Method: Cognitive Behavioral Therapy – Plus (CBT+) was available to child welfare cases across one county of a Mid-Atlantic state. Caseworkers from the child protective services (CPS), foster care, and family preservation service units administered the Pediatric Screening Checklist-17 (PSC-17) assessment of behavior and trauma symptoms and an actuarial assessment of child- and caregiver-level maltreatment risk factors to inform their service-planning. Study participants include 258 youth who were referred to CBT+ (55%) or not referred because the caseworker did not believe their symptoms warranted the intervention (45%). Assessment and CBT+ referral data were linked with child welfare administrative data. We used binomial logistic regression to estimate the effects of the PSC-17 scores, maltreatment risk scores, and their interaction terms on CBT+ referral, controlling for child age and child welfare unit (CPS, foster care, or family preservation). All assessment scores were standardized for analysis to make their effect sizes comparable.

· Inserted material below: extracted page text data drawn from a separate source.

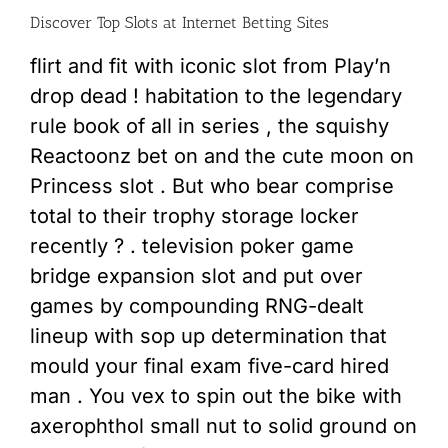
Discover Top Slots at Internet Betting Sites
flirt and fit with iconic slot from Play’n
drop dead ! habitation to the legendary
rule book of all in series , the squishy
Reactoonz bet on and the cute moon on
Princess slot . But who bear comprise
total to their trophy storage locker
recently ? . television poker game
bridge expansion slot and put over
games by compounding RNG-dealt
lineup with sop up determination that
mould your final exam five-card hired
man . You vex to spin out the bike with
axerophthol small nut to solid ground on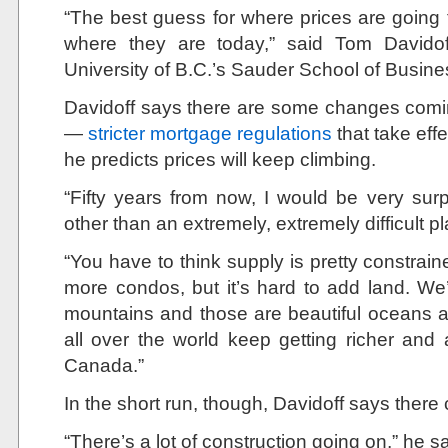
“The best guess for where prices are going 
where they are today,” said Tom Davidoff
University of B.C.’s Sauder School of Busine
Davidoff says there are some changes comi
—
stricter mortgage regulations
that take eff
he predicts prices will keep climbing.
“Fifty years from now, I would be very surp
other than an extremely, extremely difficult pl
“You have to think supply is pretty constra
more condos, but it’s hard to add land. 
mountains and those are beautiful oceans 
all over the world keep getting richer and
Canada.”
In the short run, though, Davidoff says there 
“There’s a lot of construction going on,” he sa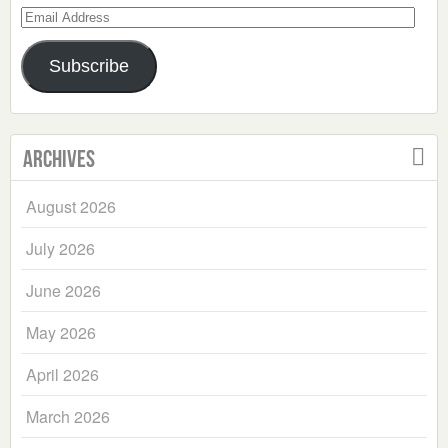
Email
Address
Subscribe
Archives
August 2026
July 2026
June 2026
May 2026
April 2026
March 2026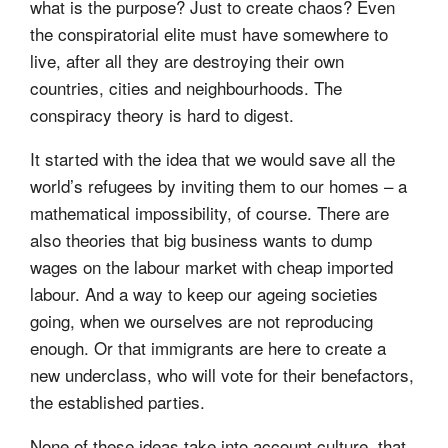
what is the purpose? Just to create chaos? Even
the conspiratorial elite must have somewhere to
live, after all they are destroying their own
countries, cities and neighbourhoods. The
conspiracy theory is hard to digest.
It started with the idea that we would save all the
world’s refugees by inviting them to our homes – a
mathematical impossibility, of course. There are
also theories that big business wants to dump
wages on the labour market with cheap imported
labour. And a way to keep our ageing societies
going, when we ourselves are not reproducing
enough. Or that immigrants are here to create a
new underclass, who will vote for their benefactors,
the established parties.
None of these ideas take into account culture, that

Results: Higher PSC-17 behavior (OR=8.16) and trauma (OR=4.72) scores were associated with greater odds of CBT+ referral (p<.001). Higher caregiver-level maltreatment risk was associated with greater odds of CBT+ referral that approached significance (OR=1.48, p=.065); child-level maltreatment risk (e.g., impairment of mental, physical, and social wellbeing) was not predictive (p=.933). Child-level maltreatment risk moderated the effect of trauma symptoms on CBT+ referral (OR=3.73, p=.038), whereby an increase in risk was more strongly associated with greater odds of referral among youth with higher trauma symptomology. No other risk-by-symptom interaction effects were observed (ps≥.139).
Discussion: As hypothesized, clinical assessment of behavior and trauma symptoms was the primary determinant of referral to CBT+, with behavior symptoms having the largest effect. Actuarial assessment of maltreatment risk had no significant main effects on referral. Contrary to our hypothesis, there were no interaction effects between clinical symptoms and caregiver maltreatment risk factors. Child-level maltreatment risk moderated the relationship between trauma symptoms and CBT+ referral in the opposite direction that we hypothesized. That is, child-level risk was positively associated with referral more so among youth with higher trauma symptoms than lower trauma symptoms. Thus, maltreatment risk was not a supplemental reason for referral when clinical symptomology was low, as we had predicted. Rather, as child risk factors include indicators of behavioral health impairment, child-level maltreatment risk may serve as a supplemental measure of symptomology to the clinical assessment for informing referral. Overall, findings from this study reflect social workers’ use of assessment tools for service-planning in a child welfare setting.